------ Records for the task
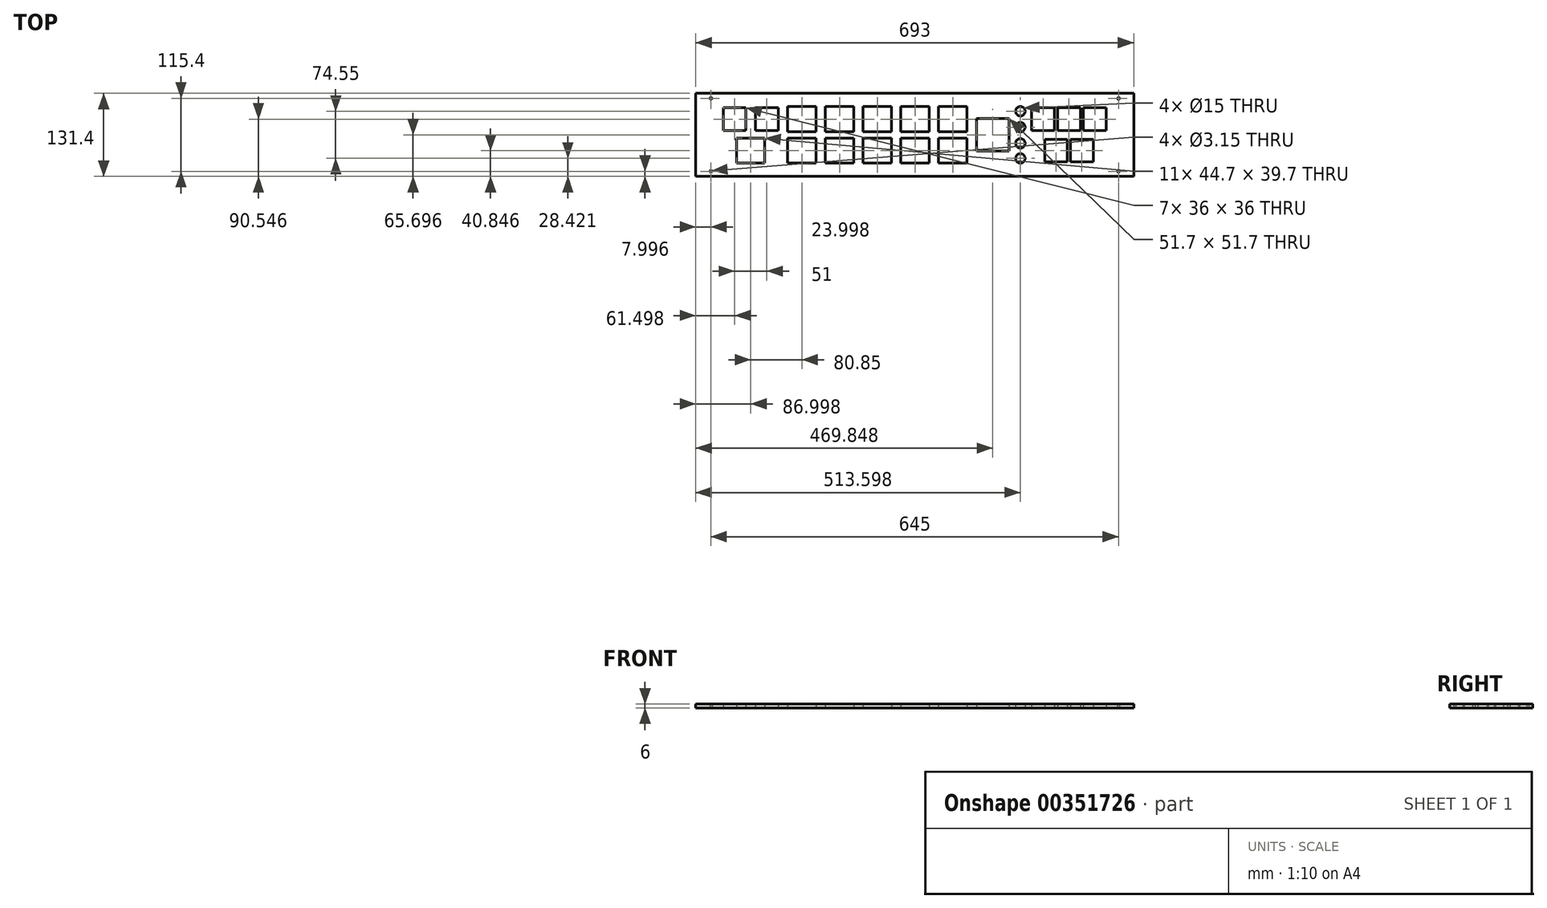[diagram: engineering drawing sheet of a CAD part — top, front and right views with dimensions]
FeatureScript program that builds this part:
annotation { "Feature Type Name" : "Feature", "Feature Type Description" : "" }
export const myFeature = defineFeature(function(context is Context, id is Id, definition is map)
    precondition{}
    {
        {
            var Q0;
            Q0=qCreatedBy(makeId("Top.planeOp"),FACE);
            var sketch = newSketch(context, id + "F0", { "sketchPlane" : qUnion([Q0])});
            skLineSegment(sketch, "E0.bottom", {"start": v(-604.2, 88.73) * mm, "end": v(88.8, 88.73) * mm});
            skLineSegment(sketch, "E0.top", {"start": v(-604.2, -42.67) * mm, "end": v(88.8, -42.67) * mm});
            skLineSegment(sketch, "E0.left", {"start": v(-604.2, 88.73) * mm, "end": v(-604.2, -42.67) * mm});
            skLineSegment(sketch, "E0.right", {"start": v(88.8, 88.73) * mm, "end": v(88.8, -42.67) * mm});
            skLineSegment(sketch, "E1", {"start": v(-588.2, 88.73) * mm, "end": v(-588.2, -42.67) * mm, "construction": true});
            skLineSegment(sketch, "E2", {"start": v(72.8, 88.73) * mm, "end": v(72.8, -42.67) * mm, "construction": true});
            skLineSegment(sketch, "E3", {"start": v(-604.2, 72.73) * mm, "end": v(88.8, 72.73) * mm, "construction": true});
            skLineSegment(sketch, "E4", {"start": v(-604.2, -26.67) * mm, "end": v(88.8, -26.67) * mm, "construction": true});
            skLineSegment(sketch, "E5", {"start": v(-604.2, 23.03) * mm, "end": v(88.8, 23.03) * mm, "construction": true});
            skLineSegment(sketch, "E6", {"start": v(-604.2, 47.88) * mm, "end": v(88.8, 47.88) * mm, "construction": true});
            skLineSegment(sketch, "E7", {"start": v(-604.2, -1.82) * mm, "end": v(88.8, -1.82) * mm, "construction": true});
            skLineSegment(sketch, "E8.bottom", {"start": v(-560.7, 65.88) * mm, "end": v(-524.7, 65.88) * mm});
            skLineSegment(sketch, "E8.top", {"start": v(-560.7, 29.88) * mm, "end": v(-524.7, 29.88) * mm});
            skLineSegment(sketch, "E8.left", {"start": v(-560.7, 65.88) * mm, "end": v(-560.7, 29.88) * mm});
            skLineSegment(sketch, "E8.right", {"start": v(-524.7, 65.88) * mm, "end": v(-524.7, 29.88) * mm});
            skLineSegment(sketch, "E9", {"start": v(-560.7, 65.88) * mm, "end": v(-524.7, 29.88) * mm, "construction": true});
            skLineSegment(sketch, "E10.top", {"start": v(-509.7, 29.88) * mm, "end": v(-473.7, 29.88) * mm});
            skLineSegment(sketch, "E10.left", {"start": v(-509.7, 65.88) * mm, "end": v(-509.7, 29.88) * mm});
            skLineSegment(sketch, "E10.right", {"start": v(-473.7, 65.88) * mm, "end": v(-473.7, 29.88) * mm});
            skLineSegment(sketch, "E11", {"start": v(-509.7, 65.88) * mm, "end": v(-473.7, 29.88) * mm, "construction": true});
            skLineSegment(sketch, "E12.bottom", {"start": v(-539.55, 18.03) * mm, "end": v(-494.85, 18.03) * mm});
            skLineSegment(sketch, "E12.top", {"start": v(-539.55, -21.67) * mm, "end": v(-494.85, -21.67) * mm});
            skLineSegment(sketch, "E12.left", {"start": v(-539.55, 18.03) * mm, "end": v(-539.55, -21.67) * mm});
            skLineSegment(sketch, "E12.right", {"start": v(-494.85, 18.03) * mm, "end": v(-494.85, -21.67) * mm});
            skLineSegment(sketch, "E13", {"start": v(-539.55, 18.03) * mm, "end": v(-494.85, -21.67) * mm, "construction": true});
            skLineSegment(sketch, "E14", {"start": v(-524.7, 65.88) * mm, "end": v(-509.7, 65.88) * mm, "construction": true});
            skPoint(sketch, "E15", {"position": v(-517.2, 65.88) * mm});
            skLineSegment(sketch, "E16", {"start": v(-517.2, 65.88) * mm, "end": v(-517.2, 0.68) * mm, "construction": true});
            skLineSegment(sketch, "E17.bottom", {"start": v(-458.7, 18.03) * mm, "end": v(-414, 18.03) * mm});
            skLineSegment(sketch, "E17.top", {"start": v(-458.7, -21.67) * mm, "end": v(-414, -21.67) * mm});
            skLineSegment(sketch, "E17.left", {"start": v(-458.7, 18.03) * mm, "end": v(-458.7, -21.67) * mm});
            skLineSegment(sketch, "E17.right", {"start": v(-414, 18.03) * mm, "end": v(-414, -21.67) * mm});
            skLineSegment(sketch, "E18", {"start": v(-458.7, 18.03) * mm, "end": v(-414, -21.67) * mm, "construction": true});
            skLineSegment(sketch, "E19.bottom", {"start": v(-399, 18.03) * mm, "end": v(-354.3, 18.03) * mm});
            skLineSegment(sketch, "E19.top", {"start": v(-399, -21.67) * mm, "end": v(-354.3, -21.67) * mm});
            skLineSegment(sketch, "E19.left", {"start": v(-399, 18.03) * mm, "end": v(-399, -21.67) * mm});
            skLineSegment(sketch, "E19.right", {"start": v(-354.3, 18.03) * mm, "end": v(-354.3, -21.67) * mm});
            skLineSegment(sketch, "E20", {"start": v(-399, 18.03) * mm, "end": v(-354.3, -21.67) * mm, "construction": true});
            skLineSegment(sketch, "E21.bottom", {"start": v(-339.3, 18.03) * mm, "end": v(-294.6, 18.03) * mm});
            skLineSegment(sketch, "E21.top", {"start": v(-339.3, -21.67) * mm, "end": v(-294.6, -21.67) * mm});
            skLineSegment(sketch, "E21.left", {"start": v(-339.3, 18.03) * mm, "end": v(-339.3, -21.67) * mm});
            skLineSegment(sketch, "E21.right", {"start": v(-294.6, 18.03) * mm, "end": v(-294.6, -21.67) * mm});
            skLineSegment(sketch, "E22", {"start": v(-339.3, 18.03) * mm, "end": v(-294.6, -21.67) * mm, "construction": true});
            skLineSegment(sketch, "E23.bottom", {"start": v(-279.6, 18.03) * mm, "end": v(-234.9, 18.03) * mm});
            skLineSegment(sketch, "E23.top", {"start": v(-279.6, -21.67) * mm, "end": v(-234.9, -21.67) * mm});
            skLineSegment(sketch, "E23.left", {"start": v(-279.6, 18.03) * mm, "end": v(-279.6, -21.67) * mm});
            skLineSegment(sketch, "E23.right", {"start": v(-234.9, 18.03) * mm, "end": v(-234.9, -21.67) * mm});
            skLineSegment(sketch, "E24", {"start": v(-279.6, 18.03) * mm, "end": v(-234.9, -21.67) * mm, "construction": true});
            skLineSegment(sketch, "E25.bottom", {"start": v(-219.9, 18.03) * mm, "end": v(-175.2, 18.03) * mm});
            skLineSegment(sketch, "E25.top", {"start": v(-219.9, -21.67) * mm, "end": v(-175.2, -21.67) * mm});
            skLineSegment(sketch, "E25.left", {"start": v(-219.9, 18.03) * mm, "end": v(-219.9, -21.67) * mm});
            skLineSegment(sketch, "E25.right", {"start": v(-175.2, 18.03) * mm, "end": v(-175.2, -21.67) * mm});
            skLineSegment(sketch, "E26", {"start": v(-219.9, 18.03) * mm, "end": v(-175.2, -21.67) * mm, "construction": true});
            skLineSegment(sketch, "E27.bottom", {"start": v(-458.7, 67.73) * mm, "end": v(-414, 67.73) * mm});
            skLineSegment(sketch, "E27.top", {"start": v(-458.7, 28.03) * mm, "end": v(-414, 28.03) * mm});
            skLineSegment(sketch, "E27.left", {"start": v(-458.7, 67.73) * mm, "end": v(-458.7, 28.03) * mm});
            skLineSegment(sketch, "E27.right", {"start": v(-414, 67.73) * mm, "end": v(-414, 28.03) * mm});
            skLineSegment(sketch, "E28.bottom", {"start": v(-399, 67.73) * mm, "end": v(-354.3, 67.73) * mm});
            skLineSegment(sketch, "E28.top", {"start": v(-399, 28.03) * mm, "end": v(-354.3, 28.03) * mm});
            skLineSegment(sketch, "E28.left", {"start": v(-399, 67.73) * mm, "end": v(-399, 28.03) * mm});
            skLineSegment(sketch, "E28.right", {"start": v(-354.3, 67.73) * mm, "end": v(-354.3, 28.03) * mm});
            skLineSegment(sketch, "E29", {"start": v(-399, 67.73) * mm, "end": v(-354.3, 28.03) * mm, "construction": true});
            skLineSegment(sketch, "E30.bottom", {"start": v(-339.3, 67.73) * mm, "end": v(-294.6, 67.73) * mm});
            skLineSegment(sketch, "E30.top", {"start": v(-339.3, 28.03) * mm, "end": v(-294.6, 28.03) * mm});
            skLineSegment(sketch, "E30.left", {"start": v(-339.3, 67.73) * mm, "end": v(-339.3, 28.03) * mm});
            skLineSegment(sketch, "E30.right", {"start": v(-294.6, 67.73) * mm, "end": v(-294.6, 28.03) * mm});
            skLineSegment(sketch, "E31", {"start": v(-339.3, 67.73) * mm, "end": v(-294.6, 28.03) * mm, "construction": true});
            skLineSegment(sketch, "E32.bottom", {"start": v(-279.6, 67.73) * mm, "end": v(-234.9, 67.73) * mm});
            skLineSegment(sketch, "E32.top", {"start": v(-279.6, 28.03) * mm, "end": v(-234.9, 28.03) * mm});
            skLineSegment(sketch, "E32.left", {"start": v(-279.6, 67.73) * mm, "end": v(-279.6, 28.03) * mm});
            skLineSegment(sketch, "E32.right", {"start": v(-234.9, 67.73) * mm, "end": v(-234.9, 28.03) * mm});
            skLineSegment(sketch, "E33", {"start": v(-279.6, 67.73) * mm, "end": v(-234.9, 28.03) * mm, "construction": true});
            skLineSegment(sketch, "E34.bottom", {"start": v(-219.9, 67.73) * mm, "end": v(-175.2, 67.73) * mm});
            skLineSegment(sketch, "E34.top", {"start": v(-219.9, 28.03) * mm, "end": v(-175.2, 28.03) * mm});
            skLineSegment(sketch, "E34.left", {"start": v(-219.9, 67.73) * mm, "end": v(-219.9, 28.03) * mm});
            skLineSegment(sketch, "E34.right", {"start": v(-175.2, 67.73) * mm, "end": v(-175.2, 28.03) * mm});
            skLineSegment(sketch, "E35", {"start": v(-219.9, 67.73) * mm, "end": v(-175.2, 28.03) * mm, "construction": true});
            skLineSegment(sketch, "E36.bottom", {"start": v(-160.2, 48.88) * mm, "end": v(-108.5, 48.88) * mm});
            skLineSegment(sketch, "E36.top", {"start": v(-160.2, -2.82) * mm, "end": v(-108.5, -2.82) * mm});
            skLineSegment(sketch, "E36.left", {"start": v(-160.2, 48.88) * mm, "end": v(-160.2, -2.82) * mm});
            skLineSegment(sketch, "E36.right", {"start": v(-108.5, 48.88) * mm, "end": v(-108.5, -2.82) * mm});
            skLineSegment(sketch, "E37", {"start": v(-160.2, 48.88) * mm, "end": v(-108.5, -2.82) * mm, "construction": true});
            skLineSegment(sketch, "E38.bottom", {"start": v(9.3, 65.88) * mm, "end": v(45.3, 65.88) * mm});
            skLineSegment(sketch, "E38.top", {"start": v(9.3, 29.88) * mm, "end": v(45.3, 29.88) * mm});
            skLineSegment(sketch, "E38.left", {"start": v(9.3, 65.88) * mm, "end": v(9.3, 29.88) * mm});
            skLineSegment(sketch, "E38.right", {"start": v(45.3, 65.88) * mm, "end": v(45.3, 29.88) * mm});
            skLineSegment(sketch, "E39", {"start": v(9.3, 65.88) * mm, "end": v(45.3, 29.88) * mm, "construction": true});
            skLineSegment(sketch, "E40.bottom", {"start": v(-31.7, 65.88) * mm, "end": v(4.3, 65.88) * mm});
            skLineSegment(sketch, "E40.top", {"start": v(-31.7, 29.88) * mm, "end": v(4.3, 29.88) * mm});
            skLineSegment(sketch, "E40.left", {"start": v(-31.7, 65.88) * mm, "end": v(-31.7, 29.88) * mm});
            skLineSegment(sketch, "E40.right", {"start": v(4.3, 65.88) * mm, "end": v(4.3, 29.88) * mm});
            skLineSegment(sketch, "E41", {"start": v(-31.7, 65.88) * mm, "end": v(4.3, 29.88) * mm, "construction": true});
            skLineSegment(sketch, "E42.bottom", {"start": v(-72.7, 65.88) * mm, "end": v(-36.7, 65.88) * mm});
            skLineSegment(sketch, "E42.top", {"start": v(-72.7, 29.88) * mm, "end": v(-36.7, 29.88) * mm});
            skLineSegment(sketch, "E42.left", {"start": v(-72.7, 65.88) * mm, "end": v(-72.7, 29.88) * mm});
            skLineSegment(sketch, "E42.right", {"start": v(-36.7, 65.88) * mm, "end": v(-36.7, 29.88) * mm});
            skLineSegment(sketch, "E43", {"start": v(-72.7, 65.88) * mm, "end": v(-36.7, 29.88) * mm, "construction": true});
            skLineSegment(sketch, "E44", {"start": v(-36.7, 65.88) * mm, "end": v(-31.7, 65.88) * mm, "construction": true});
            skLineSegment(sketch, "E45", {"start": v(4.3, 65.88) * mm, "end": v(9.3, 65.88) * mm, "construction": true});
            skPoint(sketch, "E46", {"position": v(6.8, 65.88) * mm});
            skPoint(sketch, "E47", {"position": v(-34.2, 65.88) * mm});
            skLineSegment(sketch, "E48.bottom", {"start": v(-52.2, 16.18) * mm, "end": v(-16.2, 16.18) * mm});
            skLineSegment(sketch, "E48.top", {"start": v(-52.2, -19.82) * mm, "end": v(-16.2, -19.82) * mm});
            skLineSegment(sketch, "E48.left", {"start": v(-52.2, 16.18) * mm, "end": v(-52.2, -19.82) * mm});
            skLineSegment(sketch, "E48.right", {"start": v(-16.2, 16.18) * mm, "end": v(-16.2, -19.82) * mm});
            skLineSegment(sketch, "E49", {"start": v(-52.2, 16.18) * mm, "end": v(-16.2, -19.82) * mm, "construction": true});
            skLineSegment(sketch, "E50", {"start": v(-34.2, 65.88) * mm, "end": v(-34.2, -1.82) * mm, "construction": true});
            skLineSegment(sketch, "E51.bottom", {"start": v(-11.2, 16.18) * mm, "end": v(24.8, 16.18) * mm});
            skLineSegment(sketch, "E51.top", {"start": v(-11.2, -19.82) * mm, "end": v(24.8, -19.82) * mm});
            skLineSegment(sketch, "E51.left", {"start": v(-11.2, 16.18) * mm, "end": v(-11.2, -19.82) * mm});
            skLineSegment(sketch, "E51.right", {"start": v(24.8, 16.18) * mm, "end": v(24.8, -19.82) * mm});
            skLineSegment(sketch, "E52", {"start": v(-11.2, 16.18) * mm, "end": v(24.8, -19.82) * mm, "construction": true});
            skLineSegment(sketch, "E53", {"start": v(6.8, 65.88) * mm, "end": v(6.8, -1.82) * mm, "construction": true});
            skPoint(sketch, "E54", {"position": v(-90.6, 60.3) * mm});
            skPoint(sketch, "E55", {"position": v(-90.6, 35.14) * mm});
            skPoint(sketch, "E56", {"position": v(-90.6, 9.5) * mm});
            skPoint(sketch, "E57", {"position": v(-90.6, -14.25) * mm});
            skCircle(sketch, "E58", {"center": v(-90.6, 60.3) * mm, "radius": 7.5 * mm});
            skCircle(sketch, "E59", {"center": v(-90.6, 35.14) * mm, "radius": 7.5 * mm});
            skCircle(sketch, "E60", {"center": v(-90.6, 9.5) * mm, "radius": 7.5 * mm});
            skCircle(sketch, "E61", {"center": v(-90.6, -14.25) * mm, "radius": 7.5 * mm});
            skCircle(sketch, "E62", {"center": v(-580.2, 80.73) * mm, "radius": 1.57 * mm});
            skCircle(sketch, "E63", {"center": v(64.8, 80.73) * mm, "radius": 1.57 * mm});
            skCircle(sketch, "E64", {"center": v(64.8, -34.67) * mm, "radius": 1.57 * mm});
            skCircle(sketch, "E65", {"center": v(-580.2, -34.67) * mm, "radius": 1.57 * mm});
            skLineSegment(sketch, "E66", {"start": v(-580.2, 80.73) * mm, "end": v(64.8, 80.73) * mm, "construction": true});
            skLineSegment(sketch, "E67", {"start": v(64.8, 80.73) * mm, "end": v(64.8, -34.67) * mm, "construction": true});
            skLineSegment(sketch, "E68", {"start": v(64.8, -34.67) * mm, "end": v(-580.2, -34.67) * mm, "construction": true});
            skLineSegment(sketch, "E69", {"start": v(-580.2, -34.67) * mm, "end": v(-580.2, 80.73) * mm, "construction": true});
            skLineSegment(sketch, "E70", {"start": v(-458.7, 67.73) * mm, "end": v(-414, 28.03) * mm, "construction": true});
            skLineSegment(sketch, "E71", {"start": v(-509.7, 65.88) * mm, "end": v(-473.7, 65.88) * mm});
            skPoint(sketch, "E72", {"position": v(-542.7, 47.88) * mm});
            skPoint(sketch, "E73", {"position": v(-491.7, 47.88) * mm});
            skPoint(sketch, "E74", {"position": v(-436.35, 47.88) * mm});
            skPoint(sketch, "E75", {"position": v(-376.65, 47.88) * mm});
            skPoint(sketch, "E76", {"position": v(-436.35, -1.82) * mm});
            skPoint(sketch, "E77", {"position": v(-376.65, -1.82) * mm});
            skPoint(sketch, "E78", {"position": v(-316.95, -1.82) * mm});
            skPoint(sketch, "E79", {"position": v(-197.55, -1.82) * mm});
            skPoint(sketch, "E80", {"position": v(-197.55, 47.88) * mm});
            skPoint(sketch, "E81", {"position": v(-316.95, 47.88) * mm});
            skPoint(sketch, "E82", {"position": v(-257.25, 47.88) * mm});
            skPoint(sketch, "E83", {"position": v(-517.2, -1.82) * mm});
            skPoint(sketch, "E84", {"position": v(-257.25, -1.82) * mm});
            skPoint(sketch, "E85", {"position": v(-134.35, 23.03) * mm});
            skPoint(sketch, "E86", {"position": v(-54.7, 47.88) * mm});
            skPoint(sketch, "E87", {"position": v(-13.7, 47.88) * mm});
            skPoint(sketch, "E88", {"position": v(27.3, 47.88) * mm});
            skPoint(sketch, "E89", {"position": v(6.8, -1.82) * mm});
            skPoint(sketch, "E90", {"position": v(-34.2, -1.82) * mm});
            skLineSegment(sketch, "E91", {"start": v(-436.35, 47.88) * mm, "end": v(-436.35, -1.82) * mm, "construction": true});
            skLineSegment(sketch, "E92", {"start": v(-376.65, 47.88) * mm, "end": v(-376.65, -1.82) * mm, "construction": true});
            skLineSegment(sketch, "E93", {"start": v(-316.95, -1.82) * mm, "end": v(-316.95, 47.88) * mm, "construction": true});
            skLineSegment(sketch, "E94", {"start": v(-257.25, 47.88) * mm, "end": v(-257.25, -1.82) * mm, "construction": true});
            skLineSegment(sketch, "E95", {"start": v(-197.55, 47.88) * mm, "end": v(-197.55, -1.82) * mm, "construction": true});
            skLineSegment(sketch, "E96", {"start": v(-72.7, 65.88) * mm, "end": v(-108.5, 65.88) * mm, "construction": true});
            skLineSegment(sketch, "E97", {"start": v(-108.5, 65.88) * mm, "end": v(-108.5, 48.88) * mm, "construction": true});
            skPoint(sketch, "E98", {"position": v(-90.6, 65.88) * mm});
            skLineSegment(sketch, "E99", {"start": v(-90.6, 65.88) * mm, "end": v(-90.6, -14.25) * mm, "construction": true});
            skSolve(sketch);
        }
        {
            var Q0;
            Q0=makeQuery(id+"F0.imprint","IMPRINT",FACE,{"disambiguationData":[TD([[makeQuery(id+"F0.imprint","IMPRINT",EDGE,{"derivedFrom":sQuery(id+"F0.wireOp",EDGE,"E0.bottom")}),-1.0]])]});
            extrude(context, id + "F1", {"entities" : qUnion([Q0]), "depth" : 6 * mm});
        }
    });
------------
#### [Task directions]
Select every line in the records above that contains the string "qUnion", and copy each such line.

#### [Exercise response]
            var sketch = newSketch(context, id + "F0", { "sketchPlane" : qUnion([Q0])});
            extrude(context, id + "F1", {"entities" : qUnion([Q0]), "depth" : 6 * mm});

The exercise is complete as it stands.